Topological optimization creates organic shapes with optimized weight and performance. With data streamlined and stored on the platform, manufacturers can reuse data to make future process of reprinting the same item more efficient. The captured data includes the 3D printer’s characteristics (number of lasers, their specifications and the available working envelope), material (particle size, fusion point, melting point and other factors) and laser path (back-and-forth, helical, contouring and morphing).
Besides that, in the last 40 years, Dassault Systèmes has been the preferred and trusted partner to a majority of companies in the aerospace industry — and this is the industry that led the way with AM.
This level of confidence and decades of research and development makes us the right partner for companies embarking on AM.
DG: The 3DEXPERINCE platform offers two levels of integration.

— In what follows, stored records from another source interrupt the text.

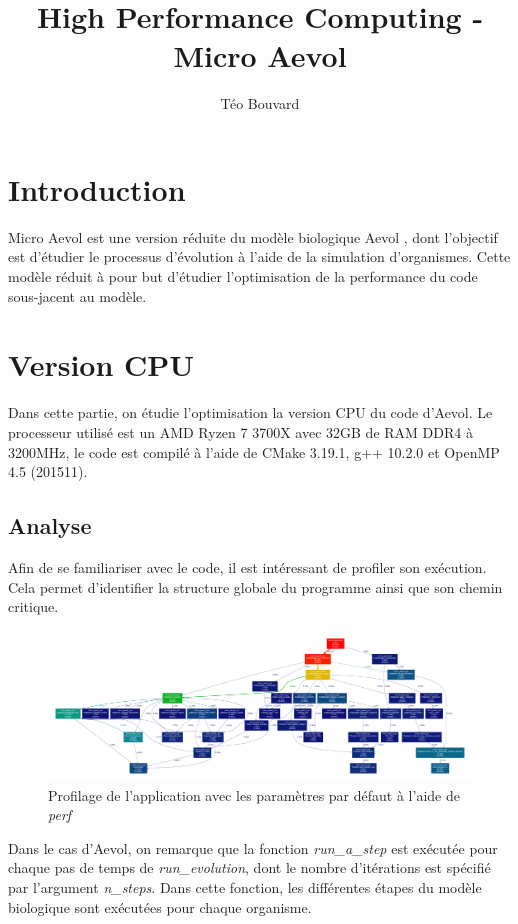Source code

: \documentclass[a4paper, 10pt, twoside]{article}
\begin{document}
\title{High Performance Computing - Micro Aevol}
\author{T\'eo Bouvard}
\maketitle

\section{Introduction}

Micro Aevol est une version réduite du modèle biologique Aevol \cite{aevol}, dont l'objectif est d'étudier le processus d'évolution à l'aide de la simulation d'organismes. Cette modèle réduit à pour but d'étudier l'optimisation de la performance du code sous-jacent au modèle.

\section{Version CPU}

Dans cette partie, on étudie l'optimisation la version CPU du code d'Aevol. Le processeur utilisé est un AMD Ryzen 7 3700X avec 32GB de RAM DDR4 à 3200MHz, le code est compilé à l'aide de CMake 3.19.1, g++ 10.2.0 et OpenMP 4.5 (201511).

\subsection{Analyse}

Afin de se familiariser avec le code, il est intéressant de profiler son exécution. Cela permet d'identifier la structure globale du programme ainsi que son chemin critique.

\begin{figure}[htpb]
	\includegraphics[width=\linewidth]{img/profile_aevol.pdf}
	\caption{Profilage de l'application avec les paramètres par défaut à l'aide de \textit{perf}}
\end{figure}

Dans le cas d'Aevol, on remarque que la fonction \textit{run\_a\_step} est exécutée pour chaque pas de temps de \textit{run\_evolution}, dont le nombre d'itérations est spécifié par l'argument \textit{n\_steps}.
Dans cette fonction, les différentes étapes du modèle biologique sont exécutées pour chaque organisme.
\end{document}

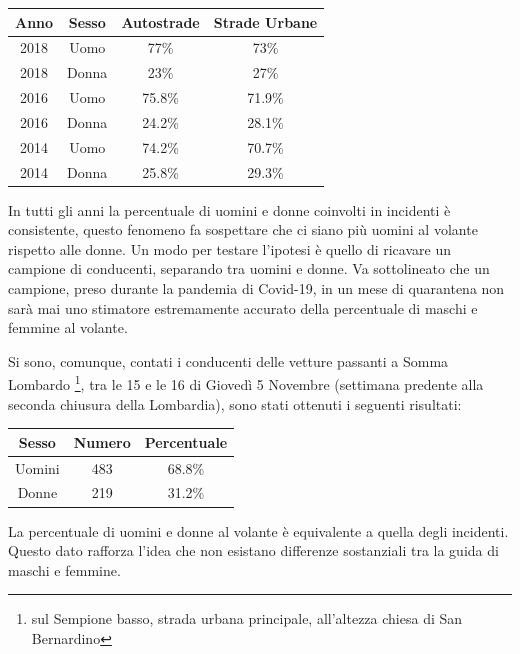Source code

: \documentclass[a4paper]{report}
\begin{document}
\begin{center}
    \def\arraystretch{1.5}%
    \begin{tabular}{ |c|c|c|c| }
        \hline
        Anno & Sesso & Autostrade & Strade Urbane \\ 
        \hline
        \rowcolor{TableGray}
        2018 & Uomo & 77\%  & 73\% \\
        2018 & Donna & 23\% & 27\% \\
        \rowcolor{TableGray}
        2016 & Uomo & 75.8\%  & 71.9\% \\
        2016 & Donna & 24.2\% & 28.1\% \\
        \rowcolor{TableGray}
        2014 & Uomo & 74.2\%  & 70.7\% \\
        2014 & Donna & 25.8\% & 29.3\% \\
        \hline
    \end{tabular}
\end{center}

In tutti gli anni la percentuale di uomini e donne coinvolti in incidenti è consistente, 
questo fenomeno fa sospettare che ci siano più uomini al volante rispetto alle donne.
Un modo per testare l'ipotesi è quello di ricavare un campione di conducenti, separando tra 
uomini e donne.
Va sottolineato che un campione, preso durante la pandemia di Covid-19, in un mese di quarantena 
non sarà mai uno stimatore estremamente accurato della percentuale di maschi e femmine al volante.

Si sono, comunque, contati i conducenti delle vetture passanti a Somma Lombardo
\footnote{sul Sempione basso, strada urbana principale, all'altezza chiesa di San Bernardino}, 
tra le 15 e le 16 di Giovedì 5 Novembre 
(settimana predente alla seconda chiusura della Lombardia), 
sono stati ottenuti i seguenti risultati:

\begin{center}
    \def\arraystretch{1.5}%
    \begin{tabular}{ |c|c|c| }
        \hline
        Sesso & Numero & Percentuale \\ 
        \hline
        \rowcolor{TableGray}
        Uomini & 483 & 68.8\% \\
        Donne & 219 & 31.2\% \\
        \hline
    \end{tabular}
\end{center}

La percentuale di uomini e donne al volante è equivalente a quella degli incidenti.
Questo dato rafforza l'idea che non esistano differenze sostanziali tra la guida di 
maschi e femmine.
\end{document}
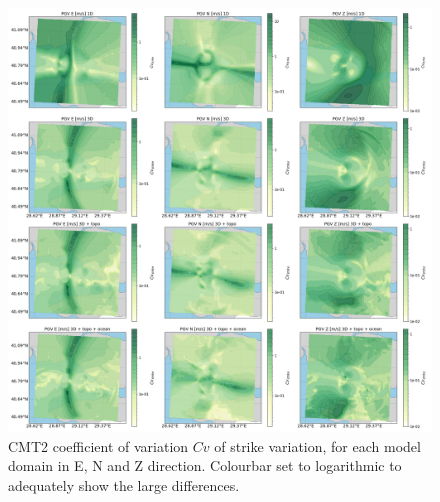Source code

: \documentclass[../Text/00main.tex]{subfiles}
\begin{document}
\begin{figure}
    \centering
    \includegraphics[width=1\linewidth]{images_results/strike_variation_sigma_sc3.png}
    \caption{CMT2 coefficient of variation $Cv$ of strike variation, for each model domain in E, N and Z direction. Colourbar set to logarithmic to adequately show the large differences.}
    \label{fig:cmt2sigm}
\end{figure}
\end{document}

The first is integrating complete process and information flow from material research up to production of parts using optimization and simulation. The second is integrating AM into the overall product development that includes other production techniques such as stamping or molding.
Dassault Systèmes’ vision is to harmonize product, nature and life. How can we help expedite AM innovations to reduce wastage and increase efficiency?
JM: Besides waste reduction in the production process, with AM, products can be manufactured closer to where they’re needed using manufacturing data sent to the closest manufacturing site. Printing of spare parts also enables damaged parts to be repaired instead of replaced. Weight optimization in aerospace and automotive also results in lighter parts and lower fuel consumption. Renault Trucks was able to redesign its DTI 5 Euro 6 engine and reduce its weight by 120 kg (265 lbs) and the number of parts by 200 units.
DG: We can provide tools to help chemical companies develop new materials that are more environmentally friendly. Additionally, we can also simulate the development of manufacturing plants to produce less waste and contribute to the circular economy.